2016/2537
Rb. Rotterdam, 04-03-2015, nr. C-10-447754 - HA ZA 14-355
ECLI:NL:RBROT:2015:1397
- Instantie
Rechtbank Rotterdam
- Datum
04-03-2015
- Zaaknummer
C-10-447754 - HA ZA 14-355
- Vakgebied(en)
Civiel recht algemeen (V)
- Brondocumenten en formele relaties
ECLI:NL:RBROT:2015:1397, Uitspraak, Rechtbank Rotterdam, 04‑03‑2015; (Eerste aanleg - enkelvoudig)
Uitspraak 04‑03‑2015
Inhoudsindicatie
Uitleg van voorwaarde in beurspolis (brandverzekering) over indexatie van het verzekerde bedrag. Niet zuiver taalkundige uitleg, overige omstandigheden zijn ook van belang. Benoeming deskundige over beursgebruik ten aanzien van indexering.
Partij(en)
vonnis
RECHTBANK ROTTERDAM
Team handel
zaaknummer / rolnummer: C/10/447754 / HA ZA 14-355
Vonnis van 4 maart 2015
in de zaak van
de besloten vennootschap met beperkte aansprakelijkheid
SELL PLASTICS B.V., voorheen genaamd Sell Kunststoffen B.V.,
gevestigd te Nijkerk,
eiseres,
advocaten mr. A.Ch.H. Franken en mr. J.S. Kooij te Amsterdam,
tegen
1. de naamloze vennootschap
HDI-GERLING VERZEKERINGEN N.V.,
gevestigd te Rotterdam,
2. de naamloze vennootschap
ALLIANZ NEDERLAND SCHADEVERZEKERING N.V.,
gevestigd te Rotterdam,
3. de naamloze vennootschap
DELTA LLOYD SCHADE N.V.,
gevestigd te Amsterdam,
4. de naamloze vennootschap
REAAL SCHADEVERZEKERINGEN N.V.,
gevestigd te Zoetermeer,
5. de naamloze vennootschap
ACHMEA SCHADEVERZEKERING N.V,
gevestigd te Apeldoorn,
6. de naamloze vennootschap
AEGON SCHADEVERZEKERING N.V.,
gevestigd te ’s-Gravenhage,
7. de naamloze vennootschap
AMLIN CORPORATE INSURANCE N.V.,
gevestigd te Amstelveen,
8. de rechtspersoon naar Europees recht
AXIS SPECIALTY EUROPE SE,
gevestigd te Dublin (Ierland),
9. de rechtspersoon naar buitenlands recht
QBE INSURANCE (EUROPE) LIMITED,
gevestigd te Londen (Verenigd Koninkrijk),
10. de naamloze vennootschap
GENERALI SCHADEVERZEKERING MAATSCHAPPIJ N.V.,
gevestigd te Amsterdam,
11. de naamloze vennootschap
NATIONALE-NEDERLANDEN SCHADEVERZEKERING MAATSCHAPPIJ N.V.,
gevestigd te 's-Gravenhage,
gedaagden,
advocaat mr. P.J.M. Drion te Rotterdam,
12. de besloten vennootschap met beperkte aansprakelijkheid
[gedaagde12] ,
gevestigd te Amsterdam,
13. de commanditaire vennootschap
AON NEDERLAND C.V.,
gevestigd te Rotterdam,
14. de besloten vennootschap met beperkte aansprakelijkheid
[gedaagde14],
gevestigd te Rotterdam,
15. de besloten vennootschap met beperkte aansprakelijkheid
AON MAKELAARS IN ASSURANTIËN B.V., beherend vennoot van Aon Nederland C.V.,
gevestigd te Rotterdam,
gedaagden,
advocaten mr. C.W.M. Lieverse en mr. M.M. van Asch te Amsterdam.

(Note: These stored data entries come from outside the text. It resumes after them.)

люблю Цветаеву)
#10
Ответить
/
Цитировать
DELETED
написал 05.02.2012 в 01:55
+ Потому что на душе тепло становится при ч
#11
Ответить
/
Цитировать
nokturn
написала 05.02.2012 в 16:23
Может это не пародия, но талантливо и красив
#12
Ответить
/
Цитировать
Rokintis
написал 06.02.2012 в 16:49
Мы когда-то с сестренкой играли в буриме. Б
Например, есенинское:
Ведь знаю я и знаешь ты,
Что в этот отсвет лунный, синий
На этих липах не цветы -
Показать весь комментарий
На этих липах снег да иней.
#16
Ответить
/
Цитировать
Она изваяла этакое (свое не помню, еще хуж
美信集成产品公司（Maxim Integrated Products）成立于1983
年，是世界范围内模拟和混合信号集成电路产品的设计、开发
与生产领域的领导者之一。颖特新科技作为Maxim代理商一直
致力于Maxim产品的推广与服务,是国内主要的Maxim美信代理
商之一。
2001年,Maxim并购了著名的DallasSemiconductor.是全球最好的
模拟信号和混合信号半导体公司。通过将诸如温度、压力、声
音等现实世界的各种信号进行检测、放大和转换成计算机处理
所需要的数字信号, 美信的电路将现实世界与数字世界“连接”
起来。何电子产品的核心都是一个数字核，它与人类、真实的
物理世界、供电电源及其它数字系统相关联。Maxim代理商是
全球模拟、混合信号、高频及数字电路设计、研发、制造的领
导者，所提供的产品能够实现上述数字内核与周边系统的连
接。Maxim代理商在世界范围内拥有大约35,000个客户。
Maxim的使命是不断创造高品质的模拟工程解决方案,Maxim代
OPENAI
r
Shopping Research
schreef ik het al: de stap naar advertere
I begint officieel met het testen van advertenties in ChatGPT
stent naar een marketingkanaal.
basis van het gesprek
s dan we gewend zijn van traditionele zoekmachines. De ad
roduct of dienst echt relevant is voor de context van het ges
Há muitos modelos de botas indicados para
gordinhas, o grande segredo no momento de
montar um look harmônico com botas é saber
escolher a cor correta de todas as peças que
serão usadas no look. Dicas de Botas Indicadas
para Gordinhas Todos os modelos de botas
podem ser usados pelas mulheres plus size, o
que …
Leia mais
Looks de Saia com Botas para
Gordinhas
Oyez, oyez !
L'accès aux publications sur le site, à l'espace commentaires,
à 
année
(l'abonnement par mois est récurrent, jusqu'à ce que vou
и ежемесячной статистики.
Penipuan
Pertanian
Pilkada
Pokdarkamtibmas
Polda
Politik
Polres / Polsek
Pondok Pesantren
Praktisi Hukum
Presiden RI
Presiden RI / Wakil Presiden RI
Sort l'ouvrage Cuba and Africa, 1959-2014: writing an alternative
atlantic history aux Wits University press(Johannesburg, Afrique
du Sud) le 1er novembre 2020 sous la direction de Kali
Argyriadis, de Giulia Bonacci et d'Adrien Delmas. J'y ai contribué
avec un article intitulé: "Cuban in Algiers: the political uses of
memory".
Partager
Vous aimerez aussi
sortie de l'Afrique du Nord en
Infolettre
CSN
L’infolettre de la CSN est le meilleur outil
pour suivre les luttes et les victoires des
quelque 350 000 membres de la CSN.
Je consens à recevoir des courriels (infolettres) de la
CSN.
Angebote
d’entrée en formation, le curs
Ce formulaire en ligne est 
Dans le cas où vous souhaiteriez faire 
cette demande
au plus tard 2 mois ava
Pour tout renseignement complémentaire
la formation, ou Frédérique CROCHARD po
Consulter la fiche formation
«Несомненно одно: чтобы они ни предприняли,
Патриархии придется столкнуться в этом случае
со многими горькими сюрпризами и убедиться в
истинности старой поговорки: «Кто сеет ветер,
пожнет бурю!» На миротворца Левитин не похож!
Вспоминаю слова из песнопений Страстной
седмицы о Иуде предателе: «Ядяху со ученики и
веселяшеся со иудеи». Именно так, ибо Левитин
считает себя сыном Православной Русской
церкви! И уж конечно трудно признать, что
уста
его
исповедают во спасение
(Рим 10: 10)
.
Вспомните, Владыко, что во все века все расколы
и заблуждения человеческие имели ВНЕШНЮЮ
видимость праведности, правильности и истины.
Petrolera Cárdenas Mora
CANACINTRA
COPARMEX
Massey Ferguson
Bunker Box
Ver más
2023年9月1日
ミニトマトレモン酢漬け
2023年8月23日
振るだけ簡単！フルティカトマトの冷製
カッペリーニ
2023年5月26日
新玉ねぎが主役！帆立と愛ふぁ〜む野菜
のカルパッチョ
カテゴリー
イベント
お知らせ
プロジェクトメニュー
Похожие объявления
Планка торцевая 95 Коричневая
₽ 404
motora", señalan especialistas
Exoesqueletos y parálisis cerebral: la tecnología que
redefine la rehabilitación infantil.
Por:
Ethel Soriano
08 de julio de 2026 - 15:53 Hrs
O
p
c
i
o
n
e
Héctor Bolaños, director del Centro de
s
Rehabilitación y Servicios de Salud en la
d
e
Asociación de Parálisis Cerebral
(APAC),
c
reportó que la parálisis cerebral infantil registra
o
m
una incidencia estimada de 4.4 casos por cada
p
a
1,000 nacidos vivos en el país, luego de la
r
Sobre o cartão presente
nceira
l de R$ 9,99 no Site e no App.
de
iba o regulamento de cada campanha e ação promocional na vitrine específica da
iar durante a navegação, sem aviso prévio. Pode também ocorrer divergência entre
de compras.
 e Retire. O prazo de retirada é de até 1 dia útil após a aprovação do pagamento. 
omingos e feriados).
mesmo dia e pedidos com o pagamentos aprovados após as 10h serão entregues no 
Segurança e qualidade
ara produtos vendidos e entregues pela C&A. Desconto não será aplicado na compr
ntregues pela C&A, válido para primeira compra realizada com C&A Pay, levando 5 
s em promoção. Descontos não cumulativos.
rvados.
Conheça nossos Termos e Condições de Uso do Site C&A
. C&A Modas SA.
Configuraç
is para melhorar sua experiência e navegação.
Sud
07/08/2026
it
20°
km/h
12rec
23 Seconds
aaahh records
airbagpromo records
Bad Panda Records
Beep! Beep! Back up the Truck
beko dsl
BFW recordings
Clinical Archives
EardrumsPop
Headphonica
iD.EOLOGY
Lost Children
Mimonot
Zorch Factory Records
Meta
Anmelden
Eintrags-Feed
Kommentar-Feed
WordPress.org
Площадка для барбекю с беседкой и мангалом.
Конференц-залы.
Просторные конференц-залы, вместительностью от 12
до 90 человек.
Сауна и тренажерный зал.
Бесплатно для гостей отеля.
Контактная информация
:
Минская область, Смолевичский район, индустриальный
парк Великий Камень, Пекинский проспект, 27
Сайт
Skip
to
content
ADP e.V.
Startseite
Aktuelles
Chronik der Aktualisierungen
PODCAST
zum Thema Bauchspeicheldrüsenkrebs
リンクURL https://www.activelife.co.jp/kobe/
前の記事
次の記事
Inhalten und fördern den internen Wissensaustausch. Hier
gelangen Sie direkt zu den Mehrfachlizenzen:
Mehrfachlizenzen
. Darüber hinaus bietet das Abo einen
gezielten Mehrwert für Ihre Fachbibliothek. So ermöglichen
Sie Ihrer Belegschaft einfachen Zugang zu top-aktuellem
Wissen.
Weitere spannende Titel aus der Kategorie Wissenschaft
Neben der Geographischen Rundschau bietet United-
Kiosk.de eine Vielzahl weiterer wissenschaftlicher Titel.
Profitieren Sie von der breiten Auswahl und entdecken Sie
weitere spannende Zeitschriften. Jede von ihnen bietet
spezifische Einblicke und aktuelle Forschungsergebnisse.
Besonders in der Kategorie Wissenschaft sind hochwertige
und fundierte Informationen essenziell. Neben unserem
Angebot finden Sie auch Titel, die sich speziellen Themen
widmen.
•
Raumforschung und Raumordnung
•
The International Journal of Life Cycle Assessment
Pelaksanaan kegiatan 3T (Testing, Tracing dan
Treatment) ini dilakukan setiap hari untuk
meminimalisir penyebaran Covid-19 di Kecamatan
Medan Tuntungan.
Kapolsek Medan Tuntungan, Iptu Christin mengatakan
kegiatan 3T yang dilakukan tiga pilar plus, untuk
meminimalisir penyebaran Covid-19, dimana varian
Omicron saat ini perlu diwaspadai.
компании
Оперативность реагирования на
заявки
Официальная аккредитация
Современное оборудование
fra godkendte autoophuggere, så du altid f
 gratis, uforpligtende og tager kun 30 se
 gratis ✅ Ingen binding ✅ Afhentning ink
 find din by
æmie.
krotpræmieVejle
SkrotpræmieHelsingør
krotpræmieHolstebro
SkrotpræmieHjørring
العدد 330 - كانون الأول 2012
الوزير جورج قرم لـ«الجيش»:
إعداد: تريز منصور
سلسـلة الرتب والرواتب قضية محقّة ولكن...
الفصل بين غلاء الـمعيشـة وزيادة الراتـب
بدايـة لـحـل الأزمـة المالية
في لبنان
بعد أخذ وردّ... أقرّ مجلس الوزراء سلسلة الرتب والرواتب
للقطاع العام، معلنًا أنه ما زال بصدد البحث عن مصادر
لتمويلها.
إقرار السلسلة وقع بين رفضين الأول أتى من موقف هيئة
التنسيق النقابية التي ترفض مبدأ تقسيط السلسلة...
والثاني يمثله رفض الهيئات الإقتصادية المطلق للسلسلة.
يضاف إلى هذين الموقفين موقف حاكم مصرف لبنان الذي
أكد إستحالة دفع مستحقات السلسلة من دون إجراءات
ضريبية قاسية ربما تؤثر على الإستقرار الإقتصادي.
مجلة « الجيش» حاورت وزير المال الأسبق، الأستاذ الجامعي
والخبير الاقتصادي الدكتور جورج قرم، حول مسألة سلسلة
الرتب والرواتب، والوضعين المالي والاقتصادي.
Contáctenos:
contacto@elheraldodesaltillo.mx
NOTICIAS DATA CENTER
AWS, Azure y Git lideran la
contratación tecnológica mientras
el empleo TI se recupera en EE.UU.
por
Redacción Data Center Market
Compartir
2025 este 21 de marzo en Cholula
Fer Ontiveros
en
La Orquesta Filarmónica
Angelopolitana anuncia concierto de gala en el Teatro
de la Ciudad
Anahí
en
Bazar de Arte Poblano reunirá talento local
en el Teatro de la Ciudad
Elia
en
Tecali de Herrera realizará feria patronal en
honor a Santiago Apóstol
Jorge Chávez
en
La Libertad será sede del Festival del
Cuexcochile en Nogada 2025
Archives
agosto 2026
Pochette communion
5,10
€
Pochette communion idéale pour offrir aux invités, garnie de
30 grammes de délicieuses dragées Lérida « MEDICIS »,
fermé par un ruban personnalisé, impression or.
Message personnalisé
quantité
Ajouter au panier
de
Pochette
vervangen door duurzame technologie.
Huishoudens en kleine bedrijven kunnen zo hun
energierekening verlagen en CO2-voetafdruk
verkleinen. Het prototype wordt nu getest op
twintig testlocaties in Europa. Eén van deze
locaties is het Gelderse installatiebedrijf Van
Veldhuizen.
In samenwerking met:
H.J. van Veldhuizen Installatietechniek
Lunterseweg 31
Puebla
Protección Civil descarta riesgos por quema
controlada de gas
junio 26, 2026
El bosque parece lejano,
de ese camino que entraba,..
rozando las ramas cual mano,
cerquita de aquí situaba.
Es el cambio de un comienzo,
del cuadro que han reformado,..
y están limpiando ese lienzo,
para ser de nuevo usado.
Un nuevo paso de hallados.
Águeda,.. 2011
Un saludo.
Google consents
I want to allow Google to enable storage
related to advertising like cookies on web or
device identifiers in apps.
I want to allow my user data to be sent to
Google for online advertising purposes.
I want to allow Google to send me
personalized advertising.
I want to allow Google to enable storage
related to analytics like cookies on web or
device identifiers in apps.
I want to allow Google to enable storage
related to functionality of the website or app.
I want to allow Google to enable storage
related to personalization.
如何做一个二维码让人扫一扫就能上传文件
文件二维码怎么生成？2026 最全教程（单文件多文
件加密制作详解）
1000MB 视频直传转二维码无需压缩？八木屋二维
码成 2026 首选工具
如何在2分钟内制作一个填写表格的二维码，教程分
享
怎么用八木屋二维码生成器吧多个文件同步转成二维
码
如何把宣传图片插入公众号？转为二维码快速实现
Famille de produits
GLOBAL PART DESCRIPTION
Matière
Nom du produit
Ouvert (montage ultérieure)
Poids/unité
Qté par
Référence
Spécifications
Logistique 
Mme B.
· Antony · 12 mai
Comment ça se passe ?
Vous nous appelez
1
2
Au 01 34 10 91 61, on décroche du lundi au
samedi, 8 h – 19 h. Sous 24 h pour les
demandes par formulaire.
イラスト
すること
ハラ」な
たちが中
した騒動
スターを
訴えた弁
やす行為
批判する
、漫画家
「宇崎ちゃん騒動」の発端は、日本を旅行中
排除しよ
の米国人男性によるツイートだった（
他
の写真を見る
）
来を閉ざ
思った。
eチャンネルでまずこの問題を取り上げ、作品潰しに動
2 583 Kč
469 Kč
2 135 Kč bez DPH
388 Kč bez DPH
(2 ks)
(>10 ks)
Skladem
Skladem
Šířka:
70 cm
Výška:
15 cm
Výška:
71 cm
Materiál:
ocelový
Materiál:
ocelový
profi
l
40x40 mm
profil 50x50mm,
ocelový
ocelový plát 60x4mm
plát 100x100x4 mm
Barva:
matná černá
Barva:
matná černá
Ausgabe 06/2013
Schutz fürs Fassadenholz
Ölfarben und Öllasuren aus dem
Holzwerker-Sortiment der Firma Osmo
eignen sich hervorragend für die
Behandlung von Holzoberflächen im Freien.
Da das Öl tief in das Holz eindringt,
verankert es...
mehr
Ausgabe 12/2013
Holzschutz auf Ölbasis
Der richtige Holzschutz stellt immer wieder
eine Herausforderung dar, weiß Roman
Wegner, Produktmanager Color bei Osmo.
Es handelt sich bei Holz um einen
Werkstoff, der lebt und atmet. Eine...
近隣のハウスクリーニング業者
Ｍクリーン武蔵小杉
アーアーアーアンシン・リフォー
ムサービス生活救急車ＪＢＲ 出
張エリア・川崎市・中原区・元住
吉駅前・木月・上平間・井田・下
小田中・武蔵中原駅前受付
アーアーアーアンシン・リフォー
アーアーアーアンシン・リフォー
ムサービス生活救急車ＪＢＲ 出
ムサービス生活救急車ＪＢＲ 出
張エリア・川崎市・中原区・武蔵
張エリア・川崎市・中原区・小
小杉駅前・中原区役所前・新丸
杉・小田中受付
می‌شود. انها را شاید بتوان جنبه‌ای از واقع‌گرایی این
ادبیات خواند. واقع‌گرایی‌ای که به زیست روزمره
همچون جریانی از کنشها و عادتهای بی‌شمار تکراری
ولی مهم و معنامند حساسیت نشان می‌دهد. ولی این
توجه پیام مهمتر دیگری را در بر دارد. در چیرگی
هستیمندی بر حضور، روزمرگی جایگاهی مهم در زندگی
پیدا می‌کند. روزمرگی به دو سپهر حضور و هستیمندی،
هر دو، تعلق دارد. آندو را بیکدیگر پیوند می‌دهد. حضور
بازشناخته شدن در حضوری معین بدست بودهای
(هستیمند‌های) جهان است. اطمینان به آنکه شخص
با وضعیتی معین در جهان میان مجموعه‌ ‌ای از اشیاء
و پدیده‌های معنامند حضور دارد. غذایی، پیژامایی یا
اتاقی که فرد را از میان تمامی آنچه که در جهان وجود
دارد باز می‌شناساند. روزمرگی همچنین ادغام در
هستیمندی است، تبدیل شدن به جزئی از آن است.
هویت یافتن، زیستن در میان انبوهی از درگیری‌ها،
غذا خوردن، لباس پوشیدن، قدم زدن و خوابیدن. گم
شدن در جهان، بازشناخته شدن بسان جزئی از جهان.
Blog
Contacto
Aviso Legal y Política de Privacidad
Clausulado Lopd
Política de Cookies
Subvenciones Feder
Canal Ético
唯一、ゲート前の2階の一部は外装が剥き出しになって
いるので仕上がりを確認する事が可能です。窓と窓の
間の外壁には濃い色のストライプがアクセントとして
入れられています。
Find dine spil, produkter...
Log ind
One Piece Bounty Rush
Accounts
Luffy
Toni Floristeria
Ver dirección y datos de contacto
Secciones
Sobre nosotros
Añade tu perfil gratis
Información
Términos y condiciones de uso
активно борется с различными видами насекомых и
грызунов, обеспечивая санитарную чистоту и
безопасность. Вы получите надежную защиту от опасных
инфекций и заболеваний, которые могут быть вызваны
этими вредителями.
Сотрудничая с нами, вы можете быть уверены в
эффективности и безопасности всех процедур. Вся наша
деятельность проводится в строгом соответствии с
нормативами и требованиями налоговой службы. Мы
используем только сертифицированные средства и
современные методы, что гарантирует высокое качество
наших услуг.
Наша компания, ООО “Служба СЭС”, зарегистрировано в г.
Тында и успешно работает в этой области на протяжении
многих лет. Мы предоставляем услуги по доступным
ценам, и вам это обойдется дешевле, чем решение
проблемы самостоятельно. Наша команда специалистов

Eiseres zal hierna als ‘Sell’ worden aangeduid. Gedaagden sub 1 tot en met 11 zullen als ‘verzekeraars’ worden aangeduid, gedaagde sub 12 als ‘[gedaagde12]’, gedaagden sub 13 tot en met 15 als ‘Aon c.s.’ en gedaagde sub 13 afzonderlijk als ‘Aon’.
1. De procedure
1.1.
Het verloop van de procedure blijkt uit:
- -
de dagvaardingen van 20 en 21 februari 2014, met elf producties
- -
de conclusie van antwoord van de zijde van verzekeraars, met drie producties
- -
de conclusie van antwoord van de zijde van [gedaagde12] en Aon c.s., met zeven producties
- -
het tussenvonnis van 2 juli 2014
- -
de akte overlegging producties ten behoeve van de comparitie van partijen van de zijde van Sell, met twee producties
- -
het proces-verbaal van comparitie van 17 november 2014
- -
de spreekaantekeningen van de advocaten van Sell
- -
de pleitaantekeningen van de advocaat van verzekeraars
- -
de spreekaantekeningen van de advocaten van [gedaagde12] en Aon c.s.
1.2.
Ten slotte is vonnis bepaald.
2. De feiten
2.1.
HDS Groep B.V. heeft in opdracht van Sell de inventaris van Sell getaxeerd ten behoeve van het sluiten van een verzekering. In het taxatierapport van HDS Groep van 2 september 2009 is de inventaris gewaardeerd op € 4.288.230,00 (vaste taxatie) en € 476.770,00 (zonder vaste taxatie).
2.2.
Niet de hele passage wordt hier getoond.